Note the way attributes are declared in Cython classes: cdef np.ndarray dudt. Such an attribute is not visible from Python, only from C. Unfortunately, "buffer" syntax of class attributes is not allowed, resulting in slow indexing of these arrays. The efficiency gain by this Cython code is hardly noticeable (15 percent). The reason is that the time is spent on array indexing which is as inefficient as in pure numpy code. Inspecting what Cython has done (cython -a ode2_cy1.pyx) shows that most of the code except variable declarations is yellow and hence not translated to efficient C code.

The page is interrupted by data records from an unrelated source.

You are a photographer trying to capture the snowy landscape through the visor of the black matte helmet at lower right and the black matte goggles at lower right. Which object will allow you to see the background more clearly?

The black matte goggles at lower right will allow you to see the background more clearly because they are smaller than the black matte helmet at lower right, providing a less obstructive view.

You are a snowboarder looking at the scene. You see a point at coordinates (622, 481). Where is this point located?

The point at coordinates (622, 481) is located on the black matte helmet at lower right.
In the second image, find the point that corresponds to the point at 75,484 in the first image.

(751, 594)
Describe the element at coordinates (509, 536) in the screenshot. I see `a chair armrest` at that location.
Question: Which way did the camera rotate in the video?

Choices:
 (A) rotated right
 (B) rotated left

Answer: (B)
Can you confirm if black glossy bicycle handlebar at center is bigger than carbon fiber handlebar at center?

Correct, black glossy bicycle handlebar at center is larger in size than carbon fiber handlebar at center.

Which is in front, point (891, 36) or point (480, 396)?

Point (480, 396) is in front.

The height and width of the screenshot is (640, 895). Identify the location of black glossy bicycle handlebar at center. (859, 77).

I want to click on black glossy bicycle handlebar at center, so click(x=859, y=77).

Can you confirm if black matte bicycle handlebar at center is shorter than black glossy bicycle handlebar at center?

A Fortran 77 version of the code, in file ode2.f, is about 60 times faster than the Cython version.

It seems that the only way out of the problem is to get rid of arrays and generate problem specific code where the method and the problem is combined. Despite this negative comment regarding Cython code for systems of ODEs, Cython has an enormous potential for solving partial differential equations!